> The records:
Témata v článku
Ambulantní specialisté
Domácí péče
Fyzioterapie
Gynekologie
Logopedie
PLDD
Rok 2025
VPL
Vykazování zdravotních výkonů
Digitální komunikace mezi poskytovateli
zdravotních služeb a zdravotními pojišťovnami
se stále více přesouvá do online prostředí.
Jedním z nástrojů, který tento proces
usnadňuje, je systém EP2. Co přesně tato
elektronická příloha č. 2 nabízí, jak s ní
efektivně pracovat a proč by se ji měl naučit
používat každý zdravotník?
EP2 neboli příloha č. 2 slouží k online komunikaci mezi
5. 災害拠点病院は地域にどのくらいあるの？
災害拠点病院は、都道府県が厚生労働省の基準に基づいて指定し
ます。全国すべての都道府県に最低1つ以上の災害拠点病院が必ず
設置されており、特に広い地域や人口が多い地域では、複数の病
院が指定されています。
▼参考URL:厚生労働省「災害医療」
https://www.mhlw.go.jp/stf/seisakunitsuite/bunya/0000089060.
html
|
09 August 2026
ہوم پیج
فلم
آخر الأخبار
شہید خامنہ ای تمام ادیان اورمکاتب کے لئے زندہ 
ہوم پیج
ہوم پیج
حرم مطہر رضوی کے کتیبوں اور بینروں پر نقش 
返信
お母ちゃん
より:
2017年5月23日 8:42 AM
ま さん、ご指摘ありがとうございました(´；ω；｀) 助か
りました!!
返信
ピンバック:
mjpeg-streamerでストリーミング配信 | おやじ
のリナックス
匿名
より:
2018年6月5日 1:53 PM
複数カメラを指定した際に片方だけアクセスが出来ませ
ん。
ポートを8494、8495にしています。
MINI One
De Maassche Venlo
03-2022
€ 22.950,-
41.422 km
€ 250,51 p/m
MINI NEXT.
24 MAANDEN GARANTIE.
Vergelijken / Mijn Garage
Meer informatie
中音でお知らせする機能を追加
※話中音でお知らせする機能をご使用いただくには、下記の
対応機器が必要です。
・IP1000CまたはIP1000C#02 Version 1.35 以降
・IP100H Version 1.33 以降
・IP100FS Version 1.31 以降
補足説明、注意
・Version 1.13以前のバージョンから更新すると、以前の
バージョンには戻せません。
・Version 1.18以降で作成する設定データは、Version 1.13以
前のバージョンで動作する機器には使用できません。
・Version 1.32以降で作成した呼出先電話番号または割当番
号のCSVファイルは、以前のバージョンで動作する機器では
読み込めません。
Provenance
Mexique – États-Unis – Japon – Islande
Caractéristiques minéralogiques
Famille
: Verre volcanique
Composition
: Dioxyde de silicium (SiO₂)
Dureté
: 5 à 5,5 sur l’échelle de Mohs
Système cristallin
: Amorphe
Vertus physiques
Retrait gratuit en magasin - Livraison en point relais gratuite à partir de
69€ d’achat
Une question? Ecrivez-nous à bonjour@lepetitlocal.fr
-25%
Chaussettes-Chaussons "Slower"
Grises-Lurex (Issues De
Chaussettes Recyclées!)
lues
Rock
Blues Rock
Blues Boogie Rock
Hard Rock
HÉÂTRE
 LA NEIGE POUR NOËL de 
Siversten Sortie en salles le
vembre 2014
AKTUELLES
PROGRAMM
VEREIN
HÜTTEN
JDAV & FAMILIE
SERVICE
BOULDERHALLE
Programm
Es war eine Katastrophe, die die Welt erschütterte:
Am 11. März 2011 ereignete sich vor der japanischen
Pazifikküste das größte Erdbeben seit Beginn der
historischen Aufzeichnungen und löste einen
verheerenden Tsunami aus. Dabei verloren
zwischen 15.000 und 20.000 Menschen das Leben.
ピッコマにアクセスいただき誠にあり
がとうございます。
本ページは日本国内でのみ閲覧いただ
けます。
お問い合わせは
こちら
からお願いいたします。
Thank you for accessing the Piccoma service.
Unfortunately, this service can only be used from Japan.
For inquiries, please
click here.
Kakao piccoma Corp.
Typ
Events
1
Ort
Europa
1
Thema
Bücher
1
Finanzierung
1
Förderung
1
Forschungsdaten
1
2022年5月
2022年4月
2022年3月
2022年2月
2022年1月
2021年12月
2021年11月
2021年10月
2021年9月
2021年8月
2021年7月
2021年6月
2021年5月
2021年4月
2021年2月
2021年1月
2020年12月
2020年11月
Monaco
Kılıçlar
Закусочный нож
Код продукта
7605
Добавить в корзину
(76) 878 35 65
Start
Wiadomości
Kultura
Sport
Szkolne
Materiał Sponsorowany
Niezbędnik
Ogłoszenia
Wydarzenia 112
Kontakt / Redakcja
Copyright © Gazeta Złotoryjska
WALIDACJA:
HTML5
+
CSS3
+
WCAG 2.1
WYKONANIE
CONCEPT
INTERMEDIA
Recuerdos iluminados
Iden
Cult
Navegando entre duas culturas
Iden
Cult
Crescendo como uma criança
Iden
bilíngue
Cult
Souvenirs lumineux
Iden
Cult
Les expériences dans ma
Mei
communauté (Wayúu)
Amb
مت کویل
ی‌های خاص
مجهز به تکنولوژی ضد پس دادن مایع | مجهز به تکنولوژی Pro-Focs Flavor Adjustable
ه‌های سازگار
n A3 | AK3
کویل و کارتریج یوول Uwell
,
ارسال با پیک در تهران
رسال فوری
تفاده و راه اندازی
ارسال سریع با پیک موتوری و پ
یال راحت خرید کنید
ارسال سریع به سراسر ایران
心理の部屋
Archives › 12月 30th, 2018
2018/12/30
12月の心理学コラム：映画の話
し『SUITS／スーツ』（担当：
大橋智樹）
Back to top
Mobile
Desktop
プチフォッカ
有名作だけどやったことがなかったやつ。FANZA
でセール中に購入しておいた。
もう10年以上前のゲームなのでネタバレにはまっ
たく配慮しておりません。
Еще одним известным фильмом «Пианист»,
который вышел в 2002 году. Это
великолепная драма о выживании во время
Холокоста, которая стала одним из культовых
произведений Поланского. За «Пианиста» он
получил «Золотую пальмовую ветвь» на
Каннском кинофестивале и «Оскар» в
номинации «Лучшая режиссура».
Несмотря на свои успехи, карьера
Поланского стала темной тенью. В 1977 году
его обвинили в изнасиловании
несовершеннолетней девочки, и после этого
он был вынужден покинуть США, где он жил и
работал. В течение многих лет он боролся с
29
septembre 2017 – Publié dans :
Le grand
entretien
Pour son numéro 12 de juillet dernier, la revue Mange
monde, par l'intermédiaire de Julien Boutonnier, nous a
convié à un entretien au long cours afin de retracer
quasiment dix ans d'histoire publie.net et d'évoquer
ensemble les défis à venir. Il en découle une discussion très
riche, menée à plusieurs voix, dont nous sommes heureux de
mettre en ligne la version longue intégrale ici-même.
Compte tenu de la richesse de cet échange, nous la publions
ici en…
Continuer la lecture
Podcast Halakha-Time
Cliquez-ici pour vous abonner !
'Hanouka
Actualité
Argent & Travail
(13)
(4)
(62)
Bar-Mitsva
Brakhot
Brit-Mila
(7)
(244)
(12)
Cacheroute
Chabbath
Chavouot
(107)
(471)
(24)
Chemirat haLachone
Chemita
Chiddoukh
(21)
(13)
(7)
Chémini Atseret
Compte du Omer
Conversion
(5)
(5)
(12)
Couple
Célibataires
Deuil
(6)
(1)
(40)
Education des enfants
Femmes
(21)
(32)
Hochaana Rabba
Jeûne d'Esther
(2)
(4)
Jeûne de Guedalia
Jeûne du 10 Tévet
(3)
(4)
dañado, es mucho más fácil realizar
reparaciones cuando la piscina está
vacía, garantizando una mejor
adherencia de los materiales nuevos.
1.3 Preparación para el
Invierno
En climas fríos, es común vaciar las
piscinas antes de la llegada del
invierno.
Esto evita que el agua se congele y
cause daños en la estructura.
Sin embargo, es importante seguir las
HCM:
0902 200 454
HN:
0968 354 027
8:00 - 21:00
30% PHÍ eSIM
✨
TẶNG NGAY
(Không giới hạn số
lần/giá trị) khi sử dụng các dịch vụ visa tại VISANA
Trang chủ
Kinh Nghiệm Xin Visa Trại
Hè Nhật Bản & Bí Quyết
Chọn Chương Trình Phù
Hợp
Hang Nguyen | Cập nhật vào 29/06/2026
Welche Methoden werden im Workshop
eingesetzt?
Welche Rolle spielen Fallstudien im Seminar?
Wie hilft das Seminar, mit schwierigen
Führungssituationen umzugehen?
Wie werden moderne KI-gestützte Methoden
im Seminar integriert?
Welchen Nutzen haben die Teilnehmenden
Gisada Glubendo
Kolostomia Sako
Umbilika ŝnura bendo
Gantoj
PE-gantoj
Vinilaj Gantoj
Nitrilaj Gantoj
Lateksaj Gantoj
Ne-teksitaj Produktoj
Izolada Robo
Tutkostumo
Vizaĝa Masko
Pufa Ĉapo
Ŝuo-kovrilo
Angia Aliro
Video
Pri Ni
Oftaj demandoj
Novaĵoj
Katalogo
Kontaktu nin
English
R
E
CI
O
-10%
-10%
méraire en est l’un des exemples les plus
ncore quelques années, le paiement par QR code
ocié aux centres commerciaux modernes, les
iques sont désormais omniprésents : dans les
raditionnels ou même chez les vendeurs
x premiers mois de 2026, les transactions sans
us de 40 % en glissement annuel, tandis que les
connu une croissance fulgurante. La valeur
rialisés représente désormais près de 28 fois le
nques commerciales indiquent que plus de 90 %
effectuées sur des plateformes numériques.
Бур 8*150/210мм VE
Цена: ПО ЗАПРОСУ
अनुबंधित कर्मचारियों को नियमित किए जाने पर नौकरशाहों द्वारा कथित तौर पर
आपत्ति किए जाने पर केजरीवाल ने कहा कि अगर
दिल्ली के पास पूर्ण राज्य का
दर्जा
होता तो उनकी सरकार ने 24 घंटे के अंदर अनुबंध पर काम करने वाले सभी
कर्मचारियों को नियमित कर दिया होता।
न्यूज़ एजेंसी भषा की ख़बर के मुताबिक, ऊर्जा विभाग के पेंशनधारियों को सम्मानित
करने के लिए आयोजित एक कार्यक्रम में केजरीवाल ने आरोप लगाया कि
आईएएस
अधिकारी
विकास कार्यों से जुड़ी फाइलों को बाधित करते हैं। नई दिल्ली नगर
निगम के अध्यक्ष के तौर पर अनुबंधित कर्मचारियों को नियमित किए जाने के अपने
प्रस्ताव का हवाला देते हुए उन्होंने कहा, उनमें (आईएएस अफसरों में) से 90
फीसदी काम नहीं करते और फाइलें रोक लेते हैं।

> Problem: Please count the lines above that contain the string "Jeûne", and reply with only that number.

> Answer for the task: 3